Support for multiple GPUs

NVlabs / nvdiffrecmc

Official code for the NeurIPS 2022 paper "Shape, Light, and Material Decomposition from Images using Monte Carlo Rendering and Denoising".

Other

363 stars 28 forks source link

Support for multiple GPUs #19

Open Selozhd opened 1 year ago

Selozhd commented 1 year ago

I am planning to run the model on multiple GPUs. However, Looking at the way optimize_mesh() is written it is not immediately clear how to implement it. In nvdiffrec, there used to be multiple gpu support implemented through a Trainer class. Is any particular reason why you removed it?

jmunkberg commented 1 year ago

Hello,

We removed it from the public repo to make the code a bit easier to read and support. You can likely do something similar to the nvdiffrec mGPU setup.

Selozhd commented 1 year ago

Hello again,

I have a working first implementation but I am encountering some problems as far as GPU memory is concerned. For example, I still get CUDA out of memory errors when I increase the batch size by one despite effectively having x4 memory. This leads me to suspect that some processes are shared between the GPUs. Maybe you have some insights to help me here?

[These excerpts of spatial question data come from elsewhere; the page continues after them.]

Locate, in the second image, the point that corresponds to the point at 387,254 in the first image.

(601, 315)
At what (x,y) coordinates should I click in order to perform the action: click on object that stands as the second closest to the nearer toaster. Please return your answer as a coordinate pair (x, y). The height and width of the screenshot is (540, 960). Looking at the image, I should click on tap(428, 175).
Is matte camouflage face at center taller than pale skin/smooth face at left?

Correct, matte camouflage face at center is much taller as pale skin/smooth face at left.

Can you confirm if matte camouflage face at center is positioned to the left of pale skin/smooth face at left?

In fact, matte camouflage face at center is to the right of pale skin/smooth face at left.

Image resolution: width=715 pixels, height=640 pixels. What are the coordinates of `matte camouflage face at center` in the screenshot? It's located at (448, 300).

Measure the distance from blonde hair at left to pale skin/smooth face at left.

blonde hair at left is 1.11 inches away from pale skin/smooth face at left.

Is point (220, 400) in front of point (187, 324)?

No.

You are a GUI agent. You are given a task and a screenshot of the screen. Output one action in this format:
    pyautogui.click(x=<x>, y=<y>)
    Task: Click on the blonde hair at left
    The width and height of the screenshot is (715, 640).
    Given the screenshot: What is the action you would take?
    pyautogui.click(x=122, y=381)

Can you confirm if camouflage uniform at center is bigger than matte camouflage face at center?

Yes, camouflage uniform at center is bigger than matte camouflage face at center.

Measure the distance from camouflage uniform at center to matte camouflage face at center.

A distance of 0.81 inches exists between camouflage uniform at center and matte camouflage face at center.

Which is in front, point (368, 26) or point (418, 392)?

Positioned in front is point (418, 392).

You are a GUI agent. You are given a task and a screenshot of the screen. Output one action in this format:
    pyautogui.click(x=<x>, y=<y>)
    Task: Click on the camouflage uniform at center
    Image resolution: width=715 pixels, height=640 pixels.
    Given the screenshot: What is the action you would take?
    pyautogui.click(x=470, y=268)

I have also noticed that DMTetGeometry and DLMesh implementations are different (even though they are very similar algorithmically) between nvdiffrec and nvdiffrecmc, for example you don't inherit them from torch's nn.Module. Is there any specific reason for this?

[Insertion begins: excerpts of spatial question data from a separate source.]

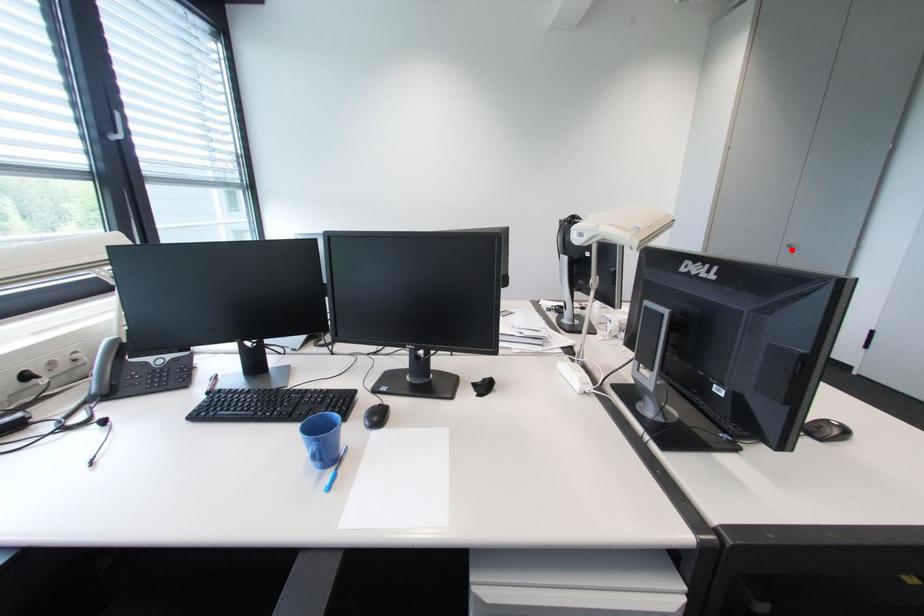
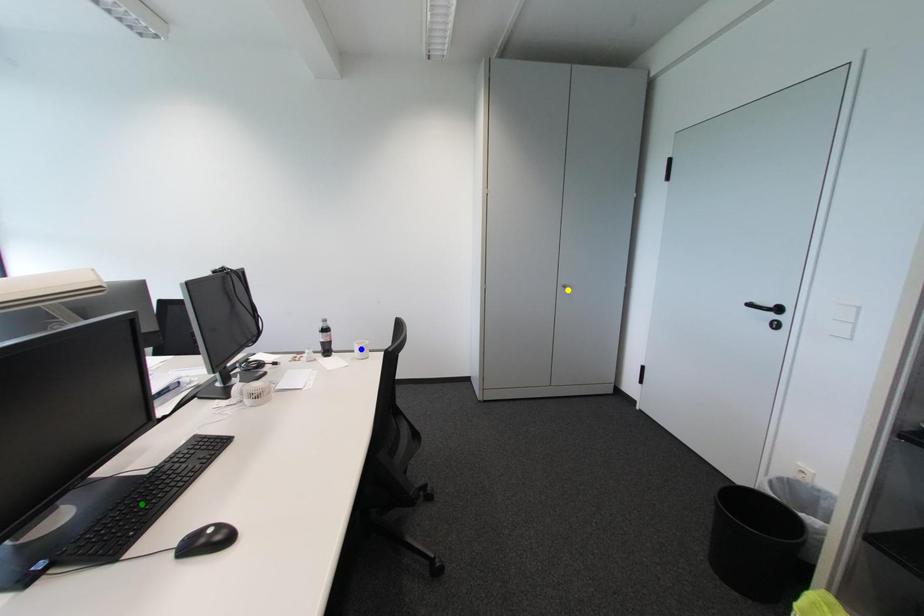
Question: I am providing you with two images of the same scene from different viewpoints. A red point is marked on the first image. You are given multiple points on the second image. Can you choose the point in image 2 that corresponds to the point in image 1?

Choices:
 (A) blue point
 (B) green point
 (C) yellow point

Answer: (C)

iraj465 commented 1 year ago

Hey were you able to get the multi-gpu setup working?

Selozhd commented 1 year ago

Yeah partially, I had to do a few hacky things in the data processing to get it to work. But at the end I could process a batch across multiple gpus.

iraj465 commented 1 year ago

I tried with distributed data parallel and somewhat changing to pytorvch lightning but getting seg fault on pretty low res images and batch sizes. How did you resolve it? It would be nice to discuss further

Selozhd commented 1 year ago

I tried with distributed data parallel and somewhat changing to pytorvch lightning but getting seg fault on pretty low res images and batch sizes. How did you resolve it? It would be nice to discuss further

I never got a segfault error. How are you trying to implement the parallelism? I think you can only expect to divide the batches across the gpus. Here is briefly what I have done:

Rewritten the classes for light, material, dmtet, and dlmesh using 'nn.Module'.
Changed some parts of 'optimize_mesh()' to handle training parameters and re-added the 'Trainer' class. The old nvdiffrec code is a good reference here.
Finally added the boilerplate code for torch to handle the rest. I used torch's 'DistributedDataParallel'.

VLadImirluren commented 1 year ago

@Selozhd thanks! Can you share the code for reference~~ best wish~~